• **Directions**
Print the Colorado comedy essay word for word, everything from "The dog’s eyes" down to "towns throughout Colorado.".

• **Source excerpt**
## Begin

Essay: Can Colorado comedy survive outside Denver?
Accompanied by his owner, a stand up comedian who arrived to perform at The East Coast bar Monday night comedy showcase, the border collie wanders around the bar for about twenty minutes, sniffing the crowd of drinkers who arrived for the show, before casually walking onto the stage.
“This is my dog, Jackson,” the comic says. “Everyone say hi to Jackson.”
“Hi Jackson!” shouts the crowd.
The dog’s eyes dilate to the size of frisbees, momentarily thrilled and terrified at the novelty of so many strangers paying attention to him. It was his first taste of fame, an experience not uncommon in the growing stand up comedy scene of small towns throughout Colorado.
“There are probably forty or fifty comics in Fort Collins now,” says Brett Crandall as he drives north on I-25, making his weekly trip from Denver to host the Monday night show he started two years earlier. “Fort Collins has its own comedy scene now. There’s a show almost every night of the week. Since it’s a college town, most of the comedians are young and have only been doing it a couple of years. Many of them have never even been to Denver.”
While Fort Collins has the strongest collection of comedy shows and performers in the state, other Colorado towns like Pueblo, Carbondale, and Colorado Springs have seen a surge of both humor-hungry audiences and young upstarts hosting weekly open mics.
There’s little doubt that the tentacles of this standup trend all lead back to Denver, where the comedy scene has grown to a nationally recognized level of fame and moderate wealth, climaxing in last summer’s High Plains Comedy Festival.
Over the last ten years, many of Denver’s most prominent comedians have been very vocal about their defiance toward leaving their hometown in favor of New York or L.A., where established comedy industries have existed for nearly a century. By now they have answered the commonly asked question: Can you build a comedy career while living in Denver?
And now the torch has been passed to a new generation of Colorado comics, who are similarly wondering: Can you build a comedy career outside of Denver?
Having little to compete with in the way of entertainment, many of these shows will draw relatively large audiences, leading James “Moose” Lundstrom to launch 2 For The Road Entertainment in 2011, a booking company that brings comics to the eastern plain communities of Fort Morgan, Sterling and Lamar.

## End

• **Data provided**
## Begin

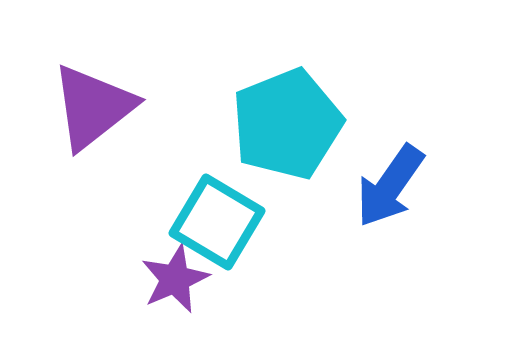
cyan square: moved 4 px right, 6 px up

## End

• **Answer in full**
The dog’s eyes dilate to the size of frisbees, momentarily thrilled and terrified at the novelty of so many strangers paying attention to him. It was his first taste of fame, an experience not uncommon in the growing stand up comedy scene of small towns throughout Colorado.